**DOCUMENT SECTION:**
════════════════════
But don’t tell her that. It seems that the best female badminton player in the NBL gets a tad anxious before competition. Always has.

“I’m just constantly nervous,” she said. “Even now, every single game, I’m always so worried about how I’m going to do.”

I’m no soothsayer, but if past performance is helpful as a predictor, and it usually is, Cai is going to do just fine.

The senior, who also excelled as a tennis player in the fall, has not lost a league badminton match in two seasons, and this year she moved up from No. 2 to No. 1 on the Vikings’ ladder after earning All-Empire first-team honors as a junior. So when the second-place Vikings play third-place Maria Carrillo today and first-place Santa Rosa on Thursday, Cai’s contribution will be needed.

And she knows it.

“I feel the pressure I put on myself to try and not let my team down,” she said.
════════════════════
**STORED DATA:**
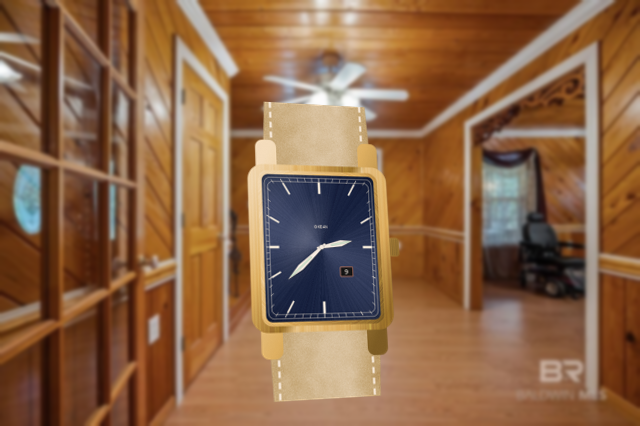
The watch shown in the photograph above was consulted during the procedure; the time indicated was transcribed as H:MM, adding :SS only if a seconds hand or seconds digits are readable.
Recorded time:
════════════════════
**TASKS:**
1 – Repeat the badminton article starting with "But don’t tell" and going on through "do just fine.", but switch "soothsayer" to "fortune teller".
2 – Answer these from the badminton article:
(a) What sport did Cai also excel at in the fall?
(b) What honors did she earn as a junior?
(c) Which team do the Vikings play today?

**LIST OF SOLUTIONS:**
1 –
But don’t tell her that. It seems that the best female badminton player in the NBL gets a tad anxious before competition. Always has.

“I’m just constantly nervous,” she said. “Even now, every single game, I’m always so worried about how I’m going to do.”

I’m no fortune teller, but if past performance is helpful as a predictor, and it usually is, Cai is going to do just fine.

2 –
(a) Tennis
(b) All-Empire first-team honors
(c) Maria Carrillo